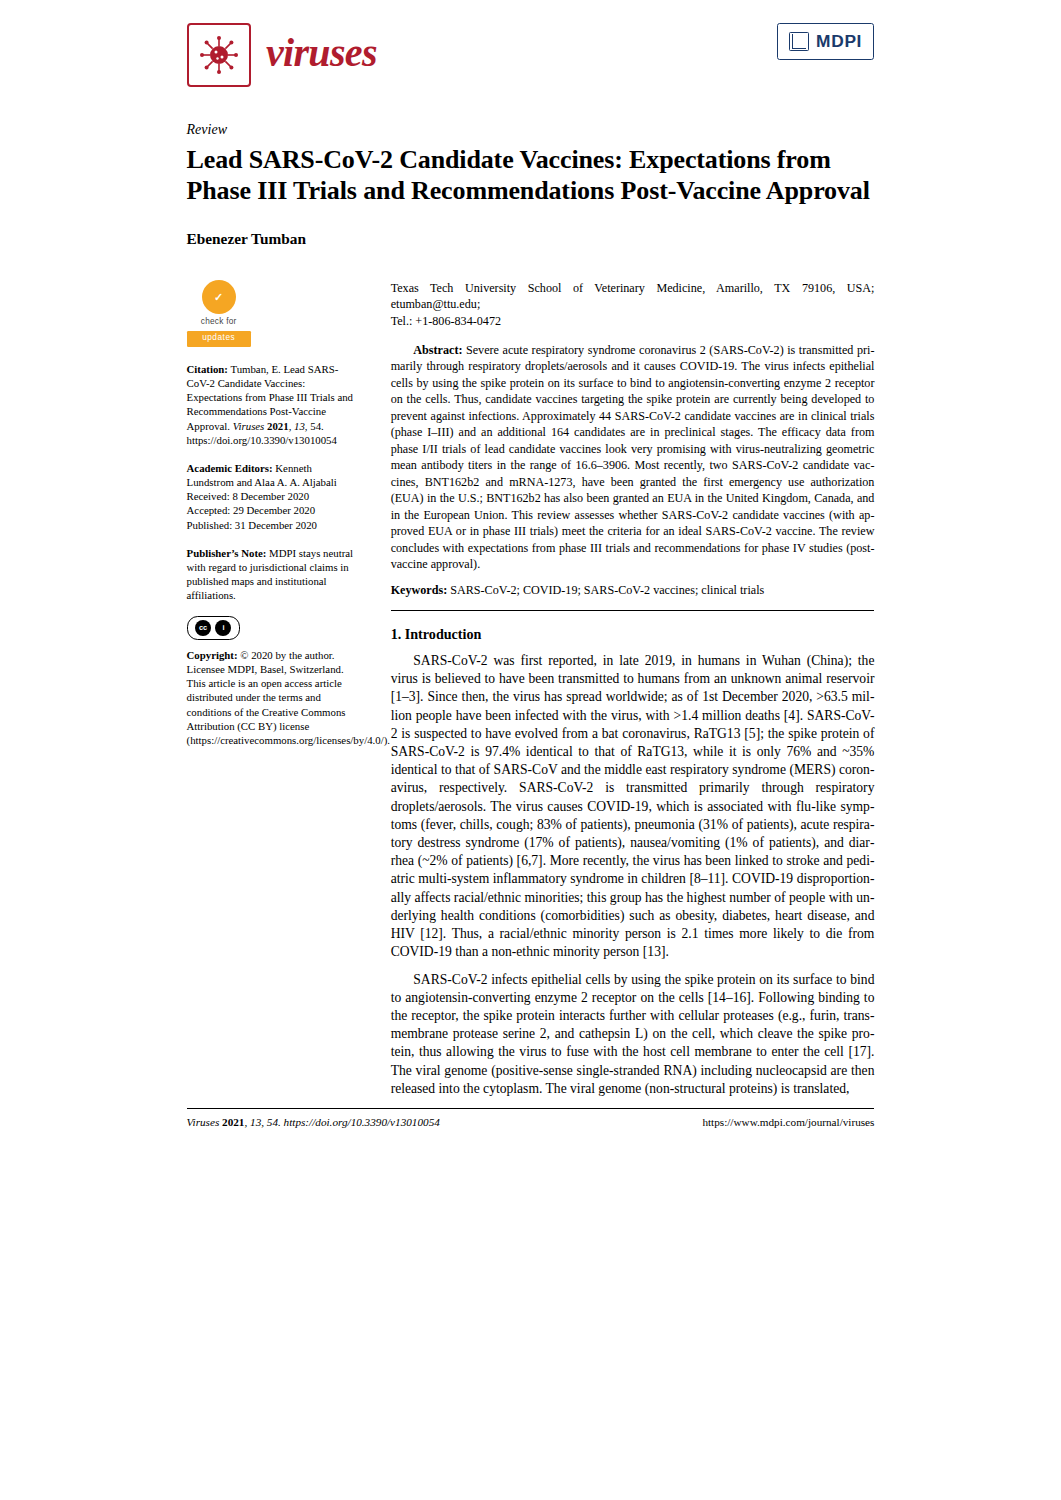viruses
MDPI
Review
Lead SARS-CoV-2 Candidate Vaccines: Expectations from Phase III Trials and Recommendations Post-Vaccine Approval
Ebenezer Tumban
✓
check for
updates
Citation: Tumban, E. Lead SARS-CoV-2 Candidate Vaccines: Expectations from Phase III Trials and Recommendations Post-Vaccine Approval. Viruses 2021, 13, 54. https://doi.org/10.3390/v13010054
Academic Editors: Kenneth Lundstrom and Alaa A. A. Aljabali
Received: 8 December 2020
Accepted: 29 December 2020
Published: 31 December 2020
Publisher’s Note: MDPI stays neutral with regard to jurisdictional claims in published maps and institutional affiliations.
cc i
Copyright: © 2020 by the author. Licensee MDPI, Basel, Switzerland. This article is an open access article distributed under the terms and conditions of the Creative Commons Attribution (CC BY) license (https://creativecommons.org/licenses/by/4.0/).
Texas Tech University School of Veterinary Medicine, Amarillo, TX 79106, USA; etumban@ttu.edu;
Tel.: +1-806-834-0472
Abstract: Severe acute respiratory syndrome coronavirus 2 (SARS-CoV-2) is transmitted primarily through respiratory droplets/aerosols and it causes COVID-19. The virus infects epithelial cells by using the spike protein on its surface to bind to angiotensin-converting enzyme 2 receptor on the cells. Thus, candidate vaccines targeting the spike protein are currently being developed to prevent against infections. Approximately 44 SARS-CoV-2 candidate vaccines are in clinical trials (phase I–III) and an additional 164 candidates are in preclinical stages. The efficacy data from phase I/II trials of lead candidate vaccines look very promising with virus-neutralizing geometric mean antibody titers in the range of 16.6–3906. Most recently, two SARS-CoV-2 candidate vaccines, BNT162b2 and mRNA-1273, have been granted the first emergency use authorization (EUA) in the U.S.; BNT162b2 has also been granted an EUA in the United Kingdom, Canada, and in the European Union. This review assesses whether SARS-CoV-2 candidate vaccines (with approved EUA or in phase III trials) meet the criteria for an ideal SARS-CoV-2 vaccine. The review concludes with expectations from phase III trials and recommendations for phase IV studies (post-vaccine approval).
Keywords: SARS-CoV-2; COVID-19; SARS-CoV-2 vaccines; clinical trials
1. Introduction
SARS-CoV-2 was first reported, in late 2019, in humans in Wuhan (China); the virus is believed to have been transmitted to humans from an unknown animal reservoir [1–3]. Since then, the virus has spread worldwide; as of 1st December 2020, >63.5 million people have been infected with the virus, with >1.4 million deaths [4]. SARS-CoV-2 is suspected to have evolved from a bat coronavirus, RaTG13 [5]; the spike protein of SARS-CoV-2 is 97.4% identical to that of RaTG13, while it is only 76% and ~35% identical to that of SARS-CoV and the middle east respiratory syndrome (MERS) coronavirus, respectively. SARS-CoV-2 is transmitted primarily through respiratory droplets/aerosols. The virus causes COVID-19, which is associated with flu-like symptoms (fever, chills, cough; 83% of patients), pneumonia (31% of patients), acute respiratory destress syndrome (17% of patients), nausea/vomiting (1% of patients), and diarrhea (~2% of patients) [6,7]. More recently, the virus has been linked to stroke and pediatric multi-system inflammatory syndrome in children [8–11]. COVID-19 disproportionally affects racial/ethnic minorities; this group has the highest number of people with underlying health conditions (comorbidities) such as obesity, diabetes, heart disease, and HIV [12]. Thus, a racial/ethnic minority person is 2.1 times more likely to die from COVID-19 than a non-ethnic minority person [13].
SARS-CoV-2 infects epithelial cells by using the spike protein on its surface to bind to angiotensin-converting enzyme 2 receptor on the cells [14–16]. Following binding to the receptor, the spike protein interacts further with cellular proteases (e.g., furin, transmembrane protease serine 2, and cathepsin L) on the cell, which cleave the spike protein, thus allowing the virus to fuse with the host cell membrane to enter the cell [17]. The viral genome (positive-sense single-stranded RNA) including nucleocapsid are then released into the cytoplasm. The viral genome (non-structural proteins) is translated,
Viruses 2021, 13, 54. https://doi.org/10.3390/v13010054
https://www.mdpi.com/journal/viruses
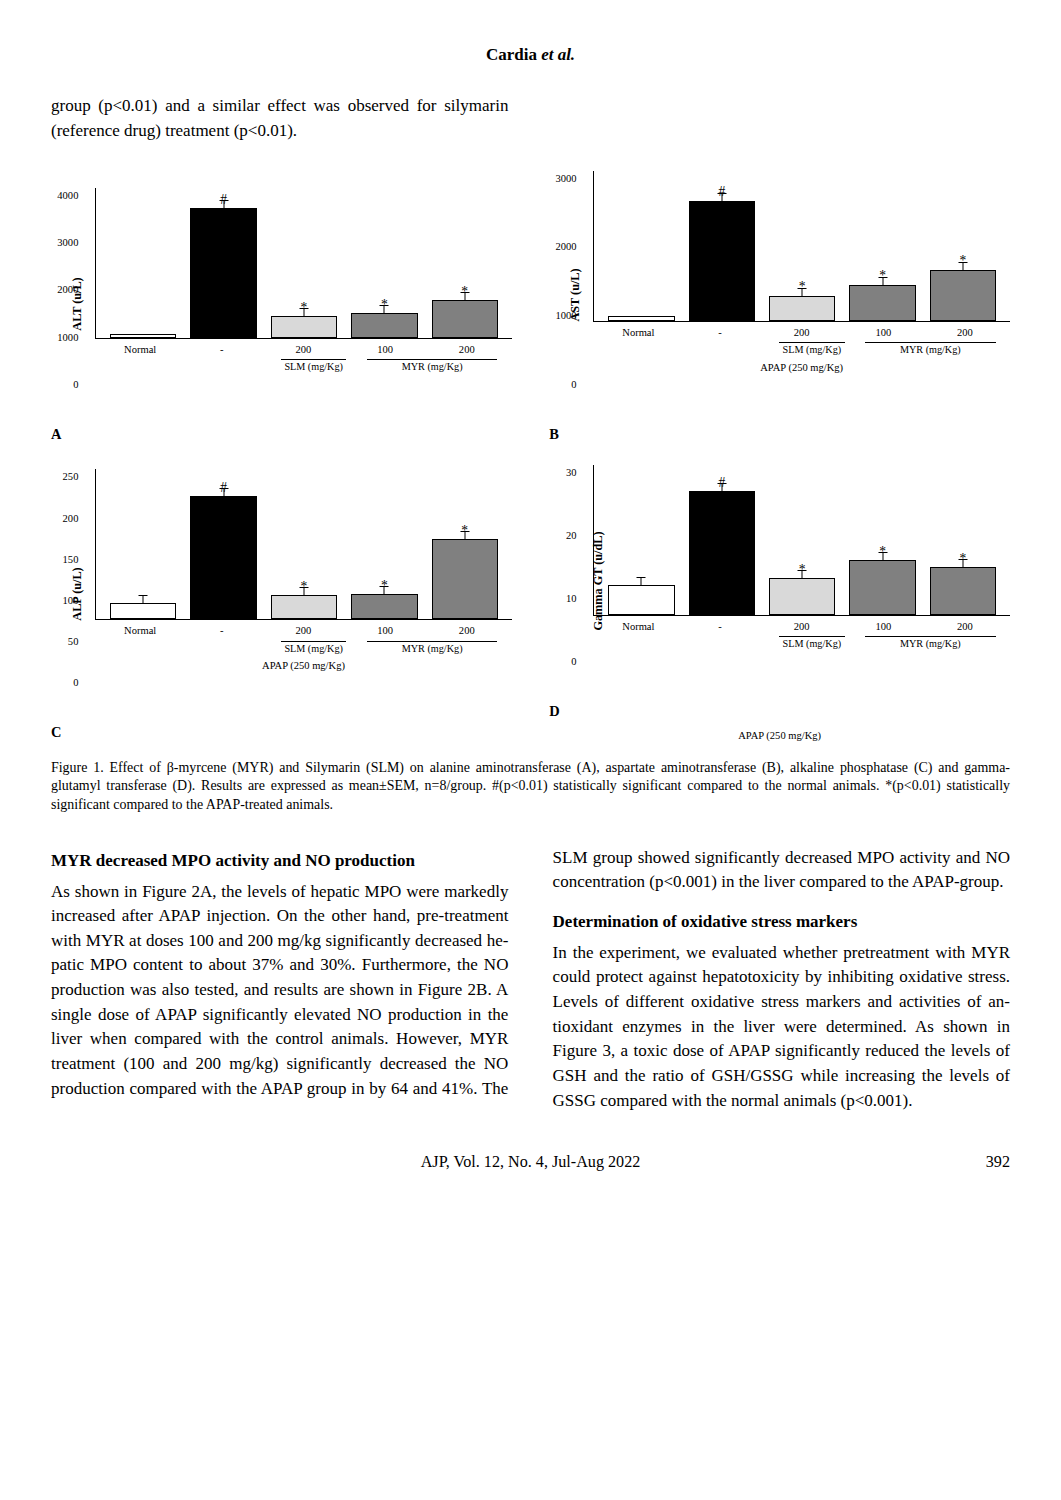Cardia et al.
group (p<0.01) and a similar effect was observed for silymarin (reference drug) treatment (p<0.01).
ALT (u/L)
40003000200010000
#
*
*
*
Normal-200100200
SLM (mg/Kg) MYR (mg/Kg)
A
AST (u/L)
3000200010000
#
*
*
*
Normal-200100200
SLM (mg/Kg) MYR (mg/Kg)
APAP (250 mg/Kg)
B
ALP (u/L)
250200150100500
#
*
*
*
Normal-200100200
SLM (mg/Kg) MYR (mg/Kg)
APAP (250 mg/Kg)
C
Gamma GT (u/dL)
3020100
#
*
*
*
Normal-200100200
SLM (mg/Kg) MYR (mg/Kg)
D
APAP (250 mg/Kg)
Figure 1. Effect of β-myrcene (MYR) and Silymarin (SLM) on alanine aminotransferase (A), aspartate aminotransferase (B), alkaline phosphatase (C) and gamma-glutamyl transferase (D). Results are expressed as mean±SEM, n=8/group. #(p<0.01) statistically significant compared to the normal animals. *(p<0.01) statistically significant compared to the APAP-treated animals.
MYR decreased MPO activity and NO production
As shown in Figure 2A, the levels of hepatic MPO were markedly increased after APAP injection. On the other hand, pre-treatment with MYR at doses 100 and 200 mg/kg significantly decreased hepatic MPO content to about 37% and 30%. Furthermore, the NO production was also tested, and results are shown in Figure 2B. A single dose of APAP significantly elevated NO production in the liver when compared with the control animals. However, MYR treatment (100 and 200 mg/kg) significantly decreased the NO production compared with the APAP group in by 64 and 41%. The SLM group showed significantly decreased MPO activity and NO concentration (p<0.001) in the liver compared to the APAP-group.
Determination of oxidative stress markers
In the experiment, we evaluated whether pretreatment with MYR could protect against hepatotoxicity by inhibiting oxidative stress. Levels of different oxidative stress markers and activities of antioxidant enzymes in the liver were determined. As shown in Figure 3, a toxic dose of APAP significantly reduced the levels of GSH and the ratio of GSH/GSSG while increasing the levels of GSSG compared with the normal animals (p<0.001).
AJP, Vol. 12, No. 4, Jul-Aug 2022 392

....................

**INSTRUCTIONS TO FOLLOW:** Transcribe the whole listing, character for character, but not its images.

**EXERCISE OUTPUT:**
viruses
MDPI
Review
Lead SARS-CoV-2 Candidate Vaccines: Expectations from Phase III Trials and Recommendations Post-Vaccine Approval
Ebenezer Tumban
✓
check for
updates
Citation: Tumban, E. Lead SARS-CoV-2 Candidate Vaccines: Expectations from Phase III Trials and Recommendations Post-Vaccine Approval. Viruses 2021, 13, 54. https://doi.org/10.3390/v13010054
Academic Editors: Kenneth Lundstrom and Alaa A. A. Aljabali
Received: 8 December 2020
Accepted: 29 December 2020
Published: 31 December 2020
Publisher’s Note: MDPI stays neutral with regard to jurisdictional claims in published maps and institutional affiliations.
cc i
Copyright: © 2020 by the author. Licensee MDPI, Basel, Switzerland. This article is an open access article distributed under the terms and conditions of the Creative Commons Attribution (CC BY) license (https://creativecommons.org/licenses/by/4.0/).
Texas Tech University School of Veterinary Medicine, Amarillo, TX 79106, USA; etumban@ttu.edu;
Tel.: +1-806-834-0472
Abstract: Severe acute respiratory syndrome coronavirus 2 (SARS-CoV-2) is transmitted primarily through respiratory droplets/aerosols and it causes COVID-19. The virus infects epithelial cells by using the spike protein on its surface to bind to angiotensin-converting enzyme 2 receptor on the cells. Thus, candidate vaccines targeting the spike protein are currently being developed to prevent against infections. Approximately 44 SARS-CoV-2 candidate vaccines are in clinical trials (phase I–III) and an additional 164 candidates are in preclinical stages. The efficacy data from phase I/II trials of lead candidate vaccines look very promising with virus-neutralizing geometric mean antibody titers in the range of 16.6–3906. Most recently, two SARS-CoV-2 candidate vaccines, BNT162b2 and mRNA-1273, have been granted the first emergency use authorization (EUA) in the U.S.; BNT162b2 has also been granted an EUA in the United Kingdom, Canada, and in the European Union. This review assesses whether SARS-CoV-2 candidate vaccines (with approved EUA or in phase III trials) meet the criteria for an ideal SARS-CoV-2 vaccine. The review concludes with expectations from phase III trials and recommendations for phase IV studies (post-vaccine approval).
Keywords: SARS-CoV-2; COVID-19; SARS-CoV-2 vaccines; clinical trials
1. Introduction
SARS-CoV-2 was first reported, in late 2019, in humans in Wuhan (China); the virus is believed to have been transmitted to humans from an unknown animal reservoir [1–3]. Since then, the virus has spread worldwide; as of 1st December 2020, >63.5 million people have been infected with the virus, with >1.4 million deaths [4]. SARS-CoV-2 is suspected to have evolved from a bat coronavirus, RaTG13 [5]; the spike protein of SARS-CoV-2 is 97.4% identical to that of RaTG13, while it is only 76% and ~35% identical to that of SARS-CoV and the middle east respiratory syndrome (MERS) coronavirus, respectively. SARS-CoV-2 is transmitted primarily through respiratory droplets/aerosols. The virus causes COVID-19, which is associated with flu-like symptoms (fever, chills, cough; 83% of patients), pneumonia (31% of patients), acute respiratory destress syndrome (17% of patients), nausea/vomiting (1% of patients), and diarrhea (~2% of patients) [6,7]. More recently, the virus has been linked to stroke and pediatric multi-system inflammatory syndrome in children [8–11]. COVID-19 disproportionally affects racial/ethnic minorities; this group has the highest number of people with underlying health conditions (comorbidities) such as obesity, diabetes, heart disease, and HIV [12]. Thus, a racial/ethnic minority person is 2.1 times more likely to die from COVID-19 than a non-ethnic minority person [13].
SARS-CoV-2 infects epithelial cells by using the spike protein on its surface to bind to angiotensin-converting enzyme 2 receptor on the cells [14–16]. Following binding to the receptor, the spike protein interacts further with cellular proteases (e.g., furin, transmembrane protease serine 2, and cathepsin L) on the cell, which cleave the spike protein, thus allowing the virus to fuse with the host cell membrane to enter the cell [17]. The viral genome (positive-sense single-stranded RNA) including nucleocapsid are then released into the cytoplasm. The viral genome (non-structural proteins) is translated,
Viruses 2021, 13, 54. https://doi.org/10.3390/v13010054
https://www.mdpi.com/journal/viruses
Cardia et al.
group (p<0.01) and a similar effect was observed for silymarin (reference drug) treatment (p<0.01).
ALT (u/L)
40003000200010000
#
*
*
*
Normal-200100200
SLM (mg/Kg) MYR (mg/Kg)
A
AST (u/L)
3000200010000
#
*
*
*
Normal-200100200
SLM (mg/Kg) MYR (mg/Kg)
APAP (250 mg/Kg)
B
ALP (u/L)
250200150100500
#
*
*
*
Normal-200100200
SLM (mg/Kg) MYR (mg/Kg)
APAP (250 mg/Kg)
C
Gamma GT (u/dL)
3020100
#
*
*
*
Normal-200100200
SLM (mg/Kg) MYR (mg/Kg)
D
APAP (250 mg/Kg)
Figure 1. Effect of β-myrcene (MYR) and Silymarin (SLM) on alanine aminotransferase (A), aspartate aminotransferase (B), alkaline phosphatase (C) and gamma-glutamyl transferase (D). Results are expressed as mean±SEM, n=8/group. #(p<0.01) statistically significant compared to the normal animals. *(p<0.01) statistically significant compared to the APAP-treated animals.
MYR decreased MPO activity and NO production
As shown in Figure 2A, the levels of hepatic MPO were markedly increased after APAP injection. On the other hand, pre-treatment with MYR at doses 100 and 200 mg/kg significantly decreased hepatic MPO content to about 37% and 30%. Furthermore, the NO production was also tested, and results are shown in Figure 2B. A single dose of APAP significantly elevated NO production in the liver when compared with the control animals. However, MYR treatment (100 and 200 mg/kg) significantly decreased the NO production compared with the APAP group in by 64 and 41%. The SLM group showed significantly decreased MPO activity and NO concentration (p<0.001) in the liver compared to the APAP-group.
Determination of oxidative stress markers
In the experiment, we evaluated whether pretreatment with MYR could protect against hepatotoxicity by inhibiting oxidative stress. Levels of different oxidative stress markers and activities of antioxidant enzymes in the liver were determined. As shown in Figure 3, a toxic dose of APAP significantly reduced the levels of GSH and the ratio of GSH/GSSG while increasing the levels of GSSG compared with the normal animals (p<0.001).
AJP, Vol. 12, No. 4, Jul-Aug 2022 392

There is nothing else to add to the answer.